Menyaksikan dokumenter, terlebih mengenai seorang superstar memang tak bisa menggunakan kacamata seperti menonton film lainnya. Antara menggunakan sisi pandang seorang fans, yang ingin menyaksikan sang idola dari sudut pandang berbeda melalui dokumenter mengenai dirinya. Atau melalui kacamata penonton yang justru berharap berkenalan dengan sisi lain seorang superstar, selain yang ditampilkan melalui image di televisi dan radio. Sayangnya, Liam Gallagher: As It Was bisa dibilang kurang memuaskan dari kedua sudut pandang dan kacamata tersebut.
Penyanyi karismatik serta frontman Oasis, Liam Gallagher tampil dalam balutan swagger serta rock and roll dalam setiap performanya di atas panggung. Begitu pun melalui sederet lagu-lagu (solo atau pun bersama band) hits yang dirilis sepanjang dekade. Liam Gallagher: As It Was berusaha menyisir dari sudut sisi “manusia” seorang Liam Gallagher. Sisi soft-heart family man dengan rasa cinta pada ibu serta anak-anaknya, serta bagaimana ia merupakan seorang pekerja keras. Sayangnya sisi yang berusaha ditampilkan ini justru jatuh pada “sekedar” profiling selama 85 menit film berjalan.
Liam Gallagher masih tampil sebagai seorang braggadocio. Film baru berjalan 5 menit saat penonton mendengar Gallagher mendeklarasikan dirinya merupakan yang terbaik, “I know how great I am”. Setengah jam berikutnya, cerita mengalir justru berkebalikan dengan deklarasi tersebut: kegagalan.

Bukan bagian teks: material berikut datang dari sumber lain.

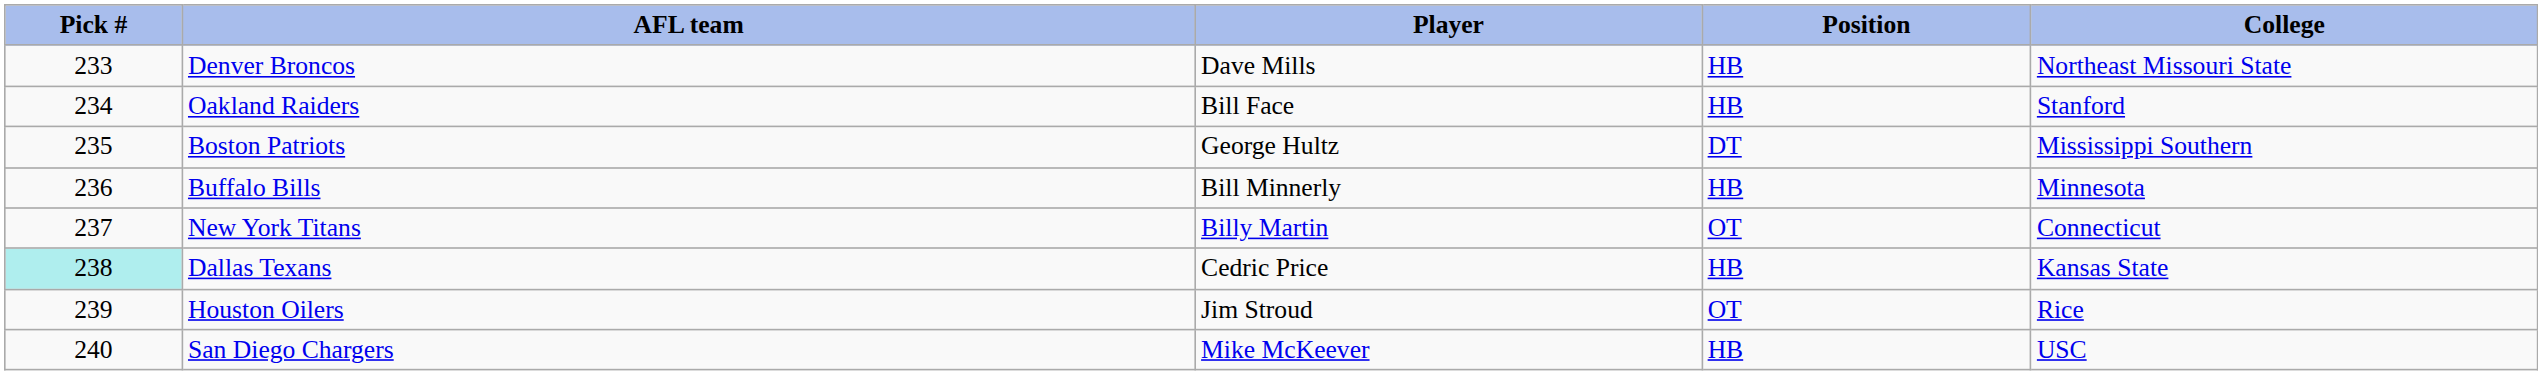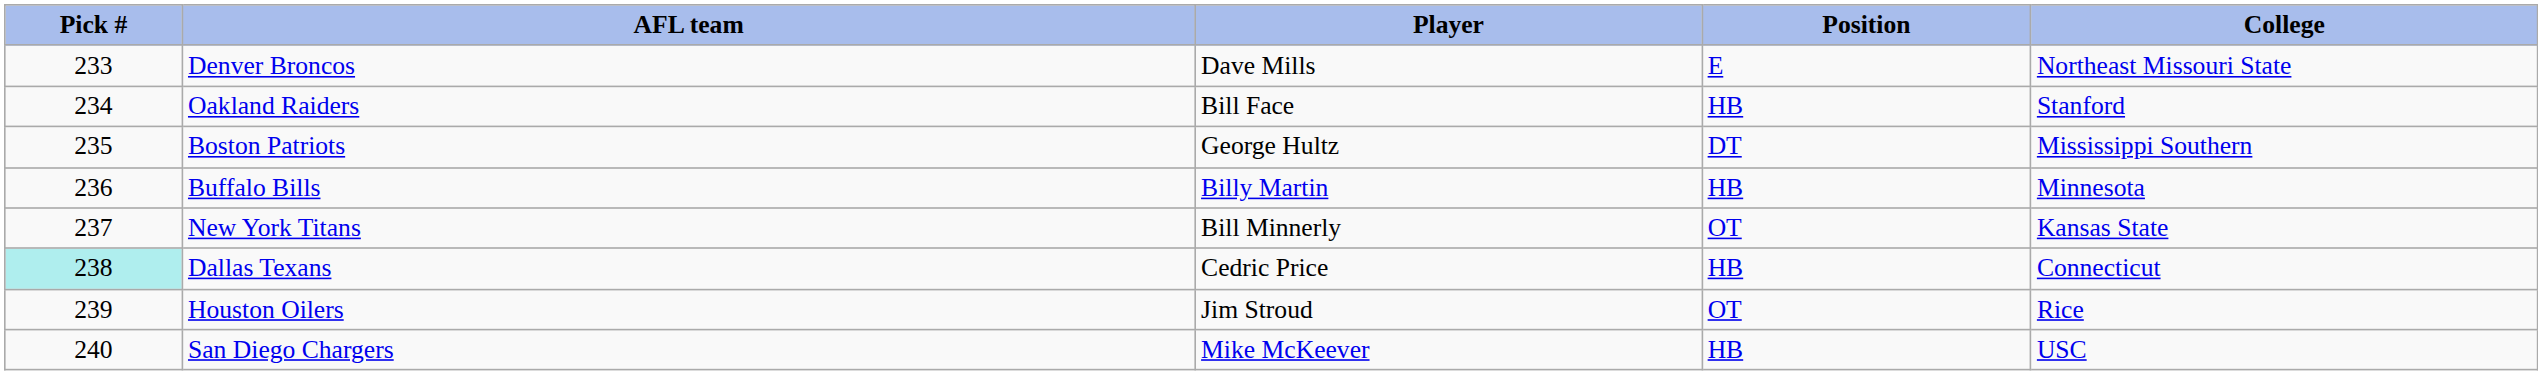Denver Broncos | Position: HB -> E
Buffalo Bills | Player: Bill Minnerly -> Billy Martin
New York Titans | Player: Billy Martin -> Bill Minnerly
New York Titans | College: Connecticut -> Kansas State
Dallas Texans | College: Kansas State -> Connecticut
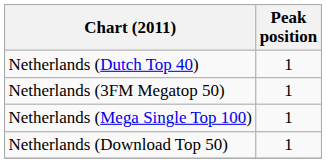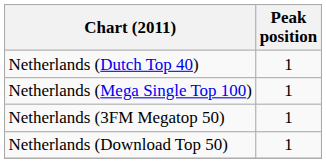rows swapped: Netherlands (Mega Single Top 100) <-> Netherlands (3FM Megatop 50)
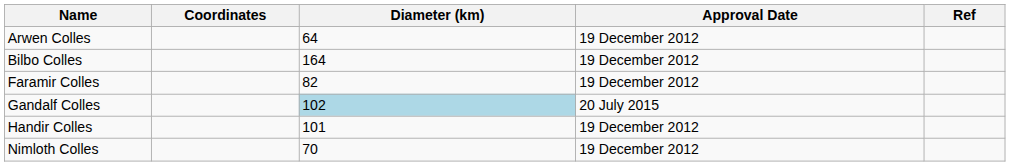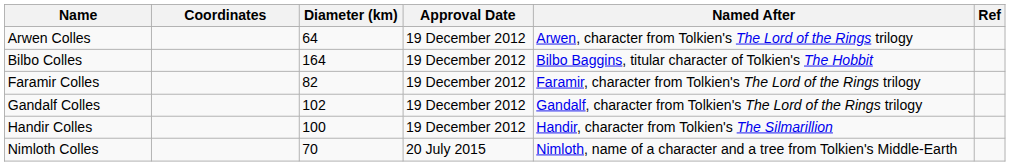+ column: Named After | Arwen, character from Tolkien's The Lord of the Rings trilogy | Bilbo Baggins, titular character of Tolkien's The Hobbit | Faramir, character from Tolkien's The Lord of the Rings trilogy | Gandalf, character from Tolkien's The Lord of the Rings trilogy | Handir, character from Tolkien's The Silmarillion | Nimloth, name of a character and a tree from Tolkien's Middle-Earth
Gandalf Colles | Diameter (km): lightblue background -> no background
Gandalf Colles | Approval Date: 20 July 2015 -> 19 December 2012
Handir Colles | Diameter (km): 101 -> 100
Nimloth Colles | Approval Date: 19 December 2012 -> 20 July 2015
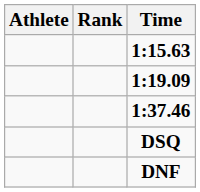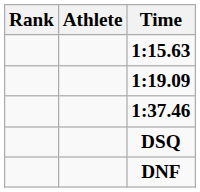columns swapped: Rank <-> Athlete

Dimulai dari gagalnya reuni band Beady Eye, fashion line Pretty Green, sampai pernikahan dengan Nicole Appleton. Seperti juga banyak orang lain, Gallagher pun terpuruk. Rocker yang menjadi superstar sejak usia 20-an ini pun merasakan pahitnya kegagalan dan kehilangan penggemar. Tak itu saja, permasalahan personal yang membuatnya semakin merasa sebagai loser instead of a rocker.

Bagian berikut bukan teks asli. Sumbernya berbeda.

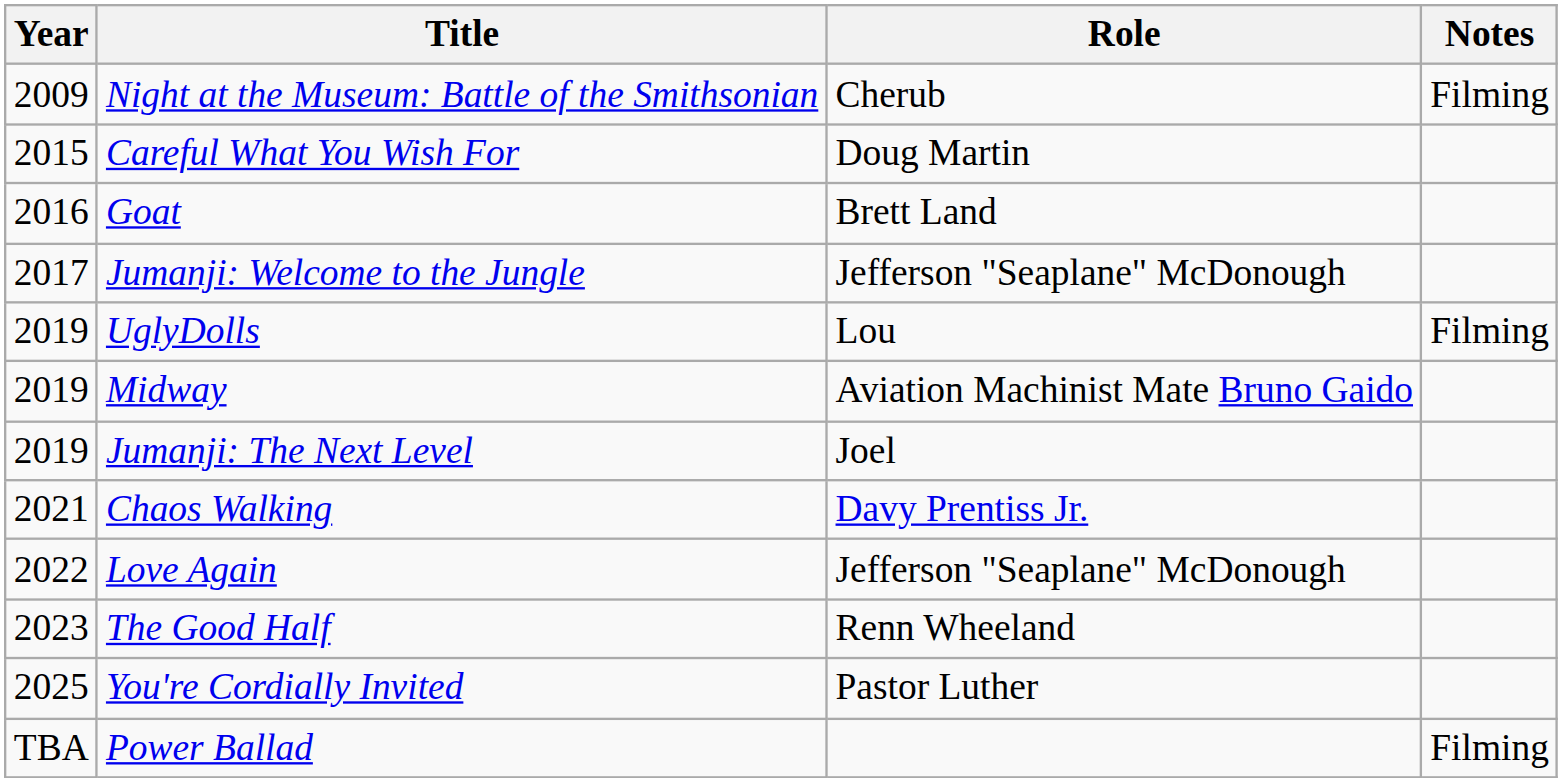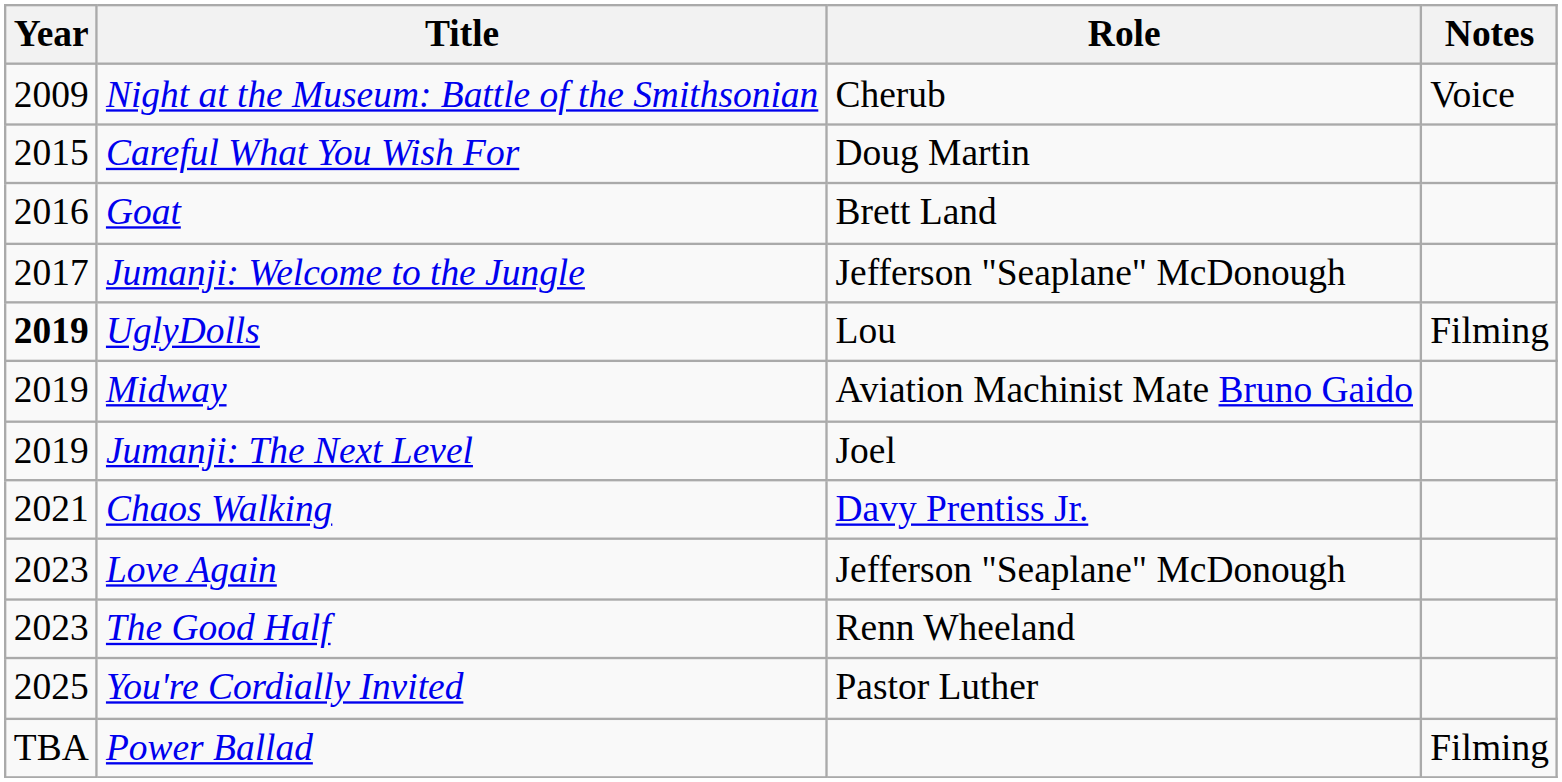Night at the Museum: Battle of the Smithsonian | Notes: Filming -> Voice
UglyDolls | Year: normal -> bold
Love Again | Year: 2022 -> 2023
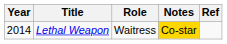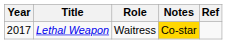Lethal Weapon | Year: 2014 -> 2017
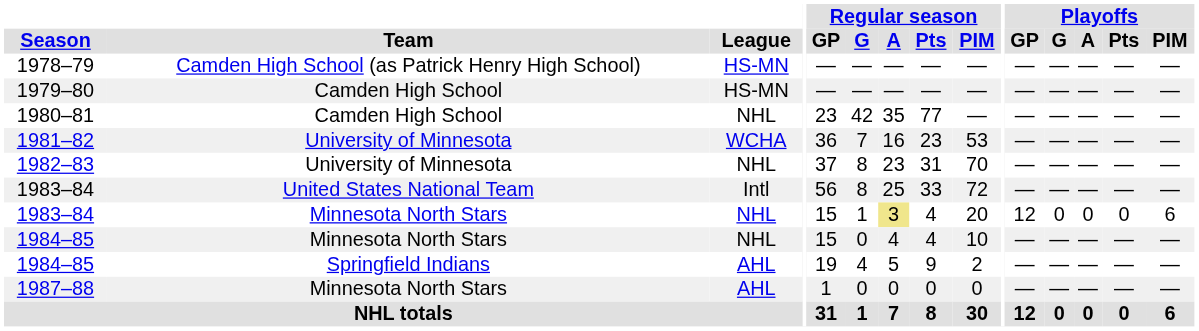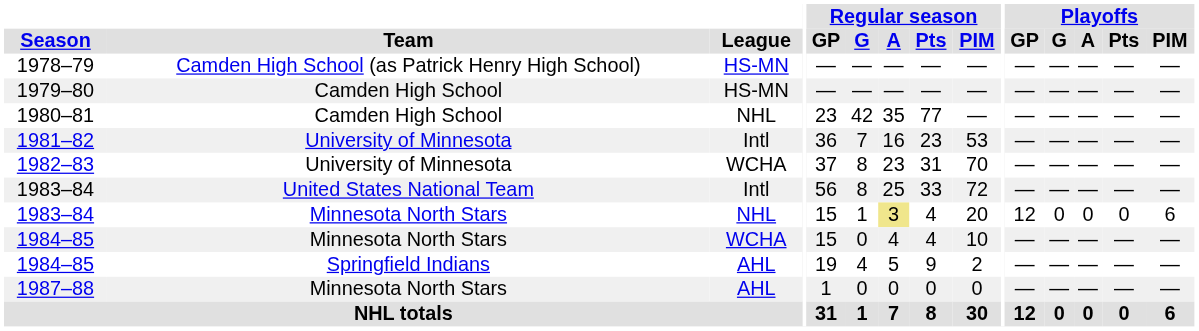1981–82 | League: WCHA -> Intl
1982–83 | League: NHL -> WCHA
1984–85 / Minnesota North Stars | League: NHL -> WCHA
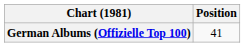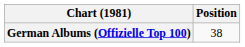German Albums (Offizielle Top 100) | Position: 41 -> 38
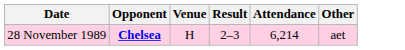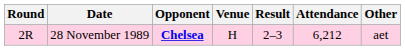+ column: Round | 2R
28 November 1989 | Attendance: 6,214 -> 6,212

Di sini, cerita transisi dan kebangkitan Gallagher pun dimulai. Proses memulai kembali dari bawah dan menggali inspirasi menulis lagu pun ditunjukkan ke depan layar. Dipermanis dengan kehadiran sang manajer, Debbie Gwyther. Klimaks dari Liam Gallagher: As It Was pun tak berbeda dengan film dokumenter mengenai superstar lain. Akses ke backstage, menunjukan sisi kebangkitan dari atas panggung. Klasik dan tak revolutionary.

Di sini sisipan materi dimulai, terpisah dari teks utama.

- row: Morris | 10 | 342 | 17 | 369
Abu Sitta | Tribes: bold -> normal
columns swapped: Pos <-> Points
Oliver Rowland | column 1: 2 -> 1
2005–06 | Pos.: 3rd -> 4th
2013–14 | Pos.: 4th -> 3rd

85 menit film dokumenter Liam Gallagher: As It Was seakan menjadi sebuah turn off dari sisi mega-star, swagger, seorang Gallagher. Sisi humanity dengan kegagalan serta berusaha untuk kembali bangkit, di atas kertas memang menjadi sebuah konsep menarik. Sayangnya, sutradara Charlie Lightening dan Gavin Fitzgerald yang mengambil footage dengan gaya candid ini justru gagal mendapatkan sisi “menarik” dari konsep tersebut. Belum lagi hilangnya elemen rock and roll di sepanjang 80 persen film menjadi nilai minus lain.
Secara keseluruhan, Liam Gallagher: As It Was merupakan film dokumenter yang membosankan. Walaupun sisi showman dari Gallagher sendiri layak membuat film ini mendapatkan 3 dari 5 bintang.